Always check that your avocado is ripe as it is inedible if not. You can use common rocket or wild rocket. Kevin is doing a great job on all our plants in Blacklion. At the moment we have 25 different salad leaves growing. This dressing also goes well with pasta, cous cous, or as a bread dip.

Hake is very good value. We export alot of ours to Spain, and, indeed, this meal has a nice summery Spanish feel to it. Hake has a nice soft flesh. Make sure you get it pin boned.

This has to be one of the healthiest ways to cook fish, but it is vital not to overcook it. When the parcels are opened the hake should give slightly, but not too much, when gently pressed. If it is wobbly or jellylike, then it is undercooked.

Gubeen are making a very good smoked sausage – nice and spicy. There is now a wide range of clams available, but my favourite have to be palourde. Amande and telini are also good options though, or you could use mussels

Happy cooking!

THIS WEEK’S RECIPES

BAKED HAKE WITH CLAMS, FENNEL & CHERRY TOMATOES

Serves 4

2 tbsp extra-virgin olive oil

50g (2oz) raw chorizo sausage, diced

2 garlic cloves

225g (8oz) cherry tomatoes

1 tsp caster sugar

1/2 tsp smoked paprika

1 tsp chopped fresh dill

4 x 150g (5oz) skinless hake fillets, pin

bones removed

20 large clams (such as palourde)

4 tbsp fino sherry

4 slices sourdough bread

2 tbsp light olive oil

1 tbsp Dijon mustard

1 tbsp fresh lemon juice

4 tbsp rapeseed oil

100g (5oz) wild rocket

Maldron sea salt and ground black pepper

1 Preheat the oven to 200°C (400°F), Gas mark 6. Place baking tray in the oven.

2 Heat 1tbsp of the extra-virgin olive oil in a heavy-based pan. Add the chorizo and sauté for 2-3 minutes until sizzling. Stir in the garlic and cook until softened, then tip in the cherry tomatoes with the sugar and paprika. Sauté for 3-4 minutes until the cherry tomatoes have just begun to split, then remove from the heat. Stir in the dill and season.

3 Cut out four of the largest circles you can from a roll of non-stick parchment paper. Divide the tomato mixture between the four circles, ensuring it is central. Place a piece of hake on top of each one, followed by five clams and a tablespoon of sherry. Season to taste, then bring the two sides of each circle together and then fold over to form a loose parcel.

4 Place on the hot baking tray and cook for 10-12 minutes until the hake is tender and all of the clams have opened, discard any that do not.

5 Meanwhile, heat a griddle pan until very hot. Brush the olive oil over each side of the sourdough bread slices and griddle them for 1-2 minutes on each side or until lightly charred and toasted. Sprinkle with Maldon sea salt.

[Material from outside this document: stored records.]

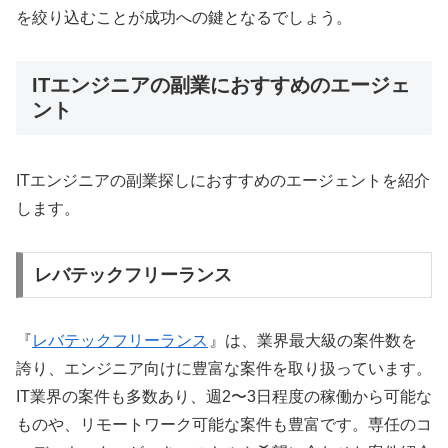
を絞り込むことが成功への鍵となるでしょう。
ITエンジニアの副業におすすめのエージェ
ント
ITエンジニアの副業探しにおすすめのエージェントを紹介
します。
レバテックフリーランス
『
レバテックフリーランス
』は、業界最大級の案件数を
誇り、エンジニア向けに豊富な案件を取り扱っています。
IT業界の案件も多数あり、週2〜3日程度の稼働から可能な
ものや、リモートワーク可能な案件も豊富です。専任のコ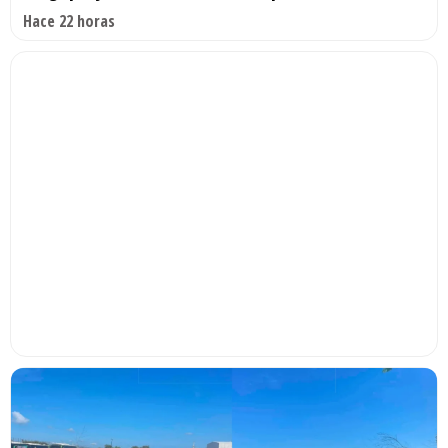
Hace 22 horas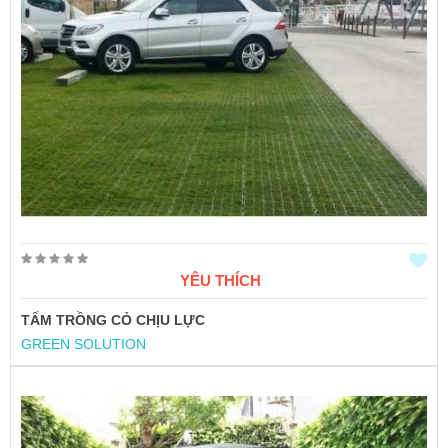
YÊU THÍCH
TẤM TRỒNG CỎ CHỊU LỰC
GREEN SOLUTION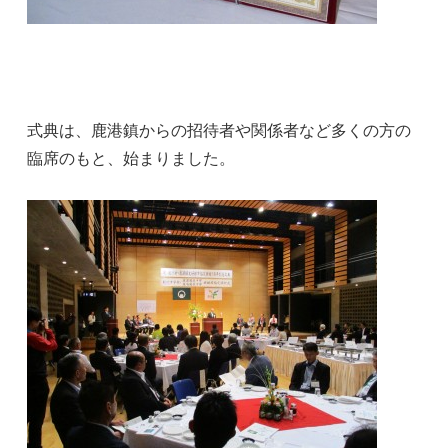
式典は、鹿港鎮からの招待者や関係者など多くの方の
臨席のもと、始まりました。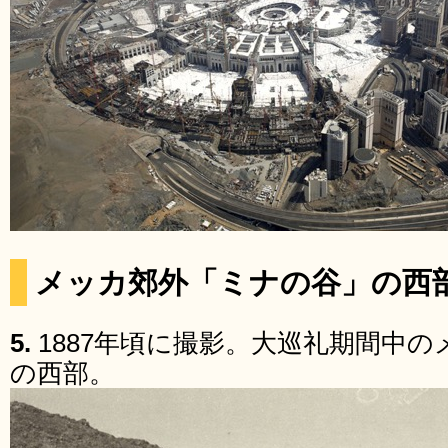
メッカ郊外「ミナの谷」の西
5.
1887年頃に撮影。大巡礼期間中
の西部。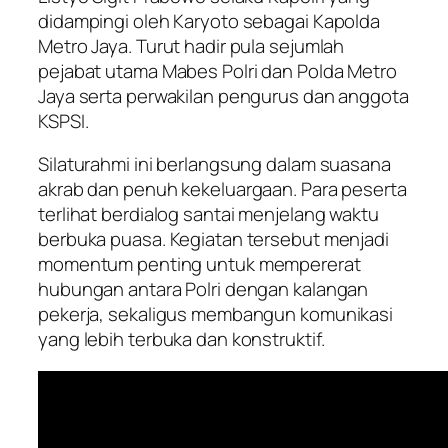
didampingi oleh Karyoto sebagai Kapolda
Metro Jaya. Turut hadir pula sejumlah
pejabat utama Mabes Polri dan Polda Metro
Jaya serta perwakilan pengurus dan anggota
KSPSI.
Silaturahmi ini berlangsung dalam suasana
akrab dan penuh kekeluargaan. Para peserta
terlihat berdialog santai menjelang waktu
berbuka puasa. Kegiatan tersebut menjadi
momentum penting untuk mempererat
hubungan antara Polri dengan kalangan
pekerja, sekaligus membangun komunikasi
yang lebih terbuka dan konstruktif.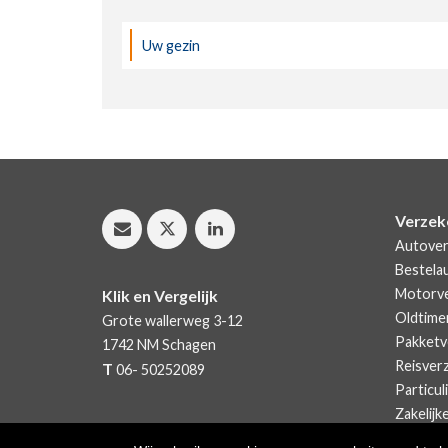
Uw gezin
Verzek
Autover
Bestela
Motorve
Klik en Vergelijk
Oldtime
Grote wallerweg 3-12
Pakketv
1742 NM
Schagen
Reisver
T
06- 50252089
Particul
Zakelijk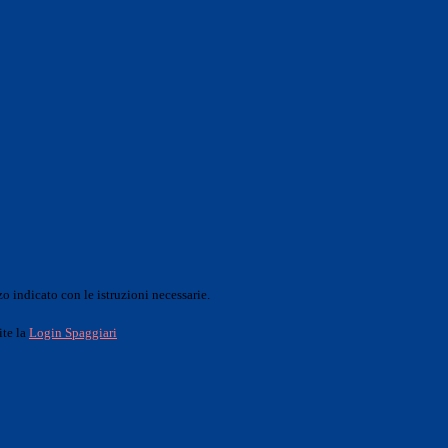
o indicato con le istruzioni necessarie.
ite la
Login Spaggiari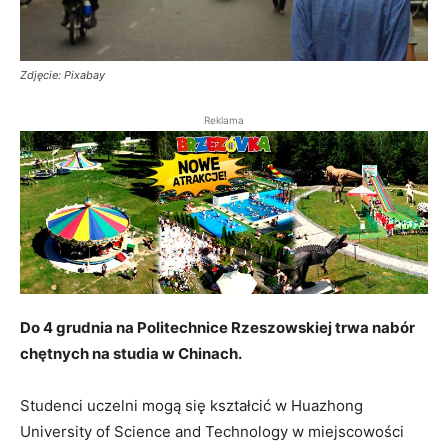
Zdjęcie: Pixabay
Reklama
Do 4 grudnia na Politechnice Rzeszowskiej trwa nabór
chętnych na studia w Chinach.
Studenci uczelni mogą się kształcić w Huazhong
University of Science and Technology w miejscowości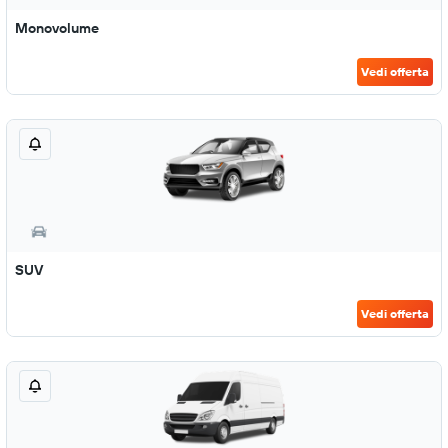
Monovolume
Vedi offerta
SUV
Vedi offerta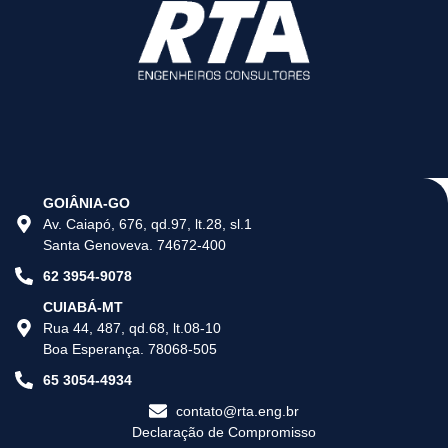
GOIÂNIA-GO
Av. Caiapó, 676, qd.97, lt.28, sl.1
Santa Genoveva. 74672-400
62 3954-9078
CUIABÁ-MT
Rua 44, 487, qd.68, lt.08-10
Boa Esperança. 78068-505
65 3054-4934
contato@rta.eng.br
Declaração de Compromisso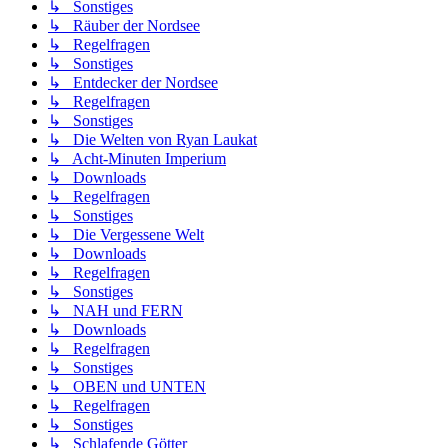
↳ Sonstiges
↳ Räuber der Nordsee
↳ Regelfragen
↳ Sonstiges
↳ Entdecker der Nordsee
↳ Regelfragen
↳ Sonstiges
↳ Die Welten von Ryan Laukat
↳ Acht-Minuten Imperium
↳ Downloads
↳ Regelfragen
↳ Sonstiges
↳ Die Vergessene Welt
↳ Downloads
↳ Regelfragen
↳ Sonstiges
↳ NAH und FERN
↳ Downloads
↳ Regelfragen
↳ Sonstiges
↳ OBEN und UNTEN
↳ Regelfragen
↳ Sonstiges
↳ Schlafende Götter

6 To make the dressing, whisk the mustard with the lemon juice in a large bowl and then slowly add the rapeseed oil until you have a smooth emulsion. Season to taste. Just before serving, toss the rocket to coat.

7 To serve, place a parcel on each plate with some lightly dressed rocket and a piece of grilled sourdough bread.

GRILLED SALMON WITH AVOCADO & TOMATO DRESSING & ROCKET SALAD

Serves 6

6 x 175g (6oz) skinless salmon fillets, pin bones removed

Olive oil, for brushing

Juice of 1/2 lemon

3 ripe avocadoes

25g (1oz) wild rocket

For the dressing:

12 semi sun-dried tomatoes in oil, drained and roughly chopped

200ml (7fl oz) olive oil

1 tsp fresh lemon juice

Pinch of chilli powder

3 fresh basil leaves

Salt and freshly ground black pepper

1 To make the dressing, place the sundried tomatoes in a food processor with the olive oil, lemon juice, chilli powder and basil leaves. Blend together for about 1 minute or until you have achieved a fairly smooth texture. Season to taste and transfer to a jug.

2 Cut each salmon fillet into three pieces. Heat a griddle pan until smoking hot. Season the salmon pieces and brush each one with a little olive oil, then place in the griddle pan. Reduce the heat and cook for 3-4 minutes on each side until just cooked through and golden brown. Remove from the heat and sprinkle over lemon juice.

3 To serve, cut each avocado in half and remove the stone and skin. Drizzle a little of the dressing into the centre of each plate and place a fanned out avocado half in the centre. Arrange three pieces of the salmon around the edge of each plate. Scatter around the rocket and drizzle over a little more of the dressing.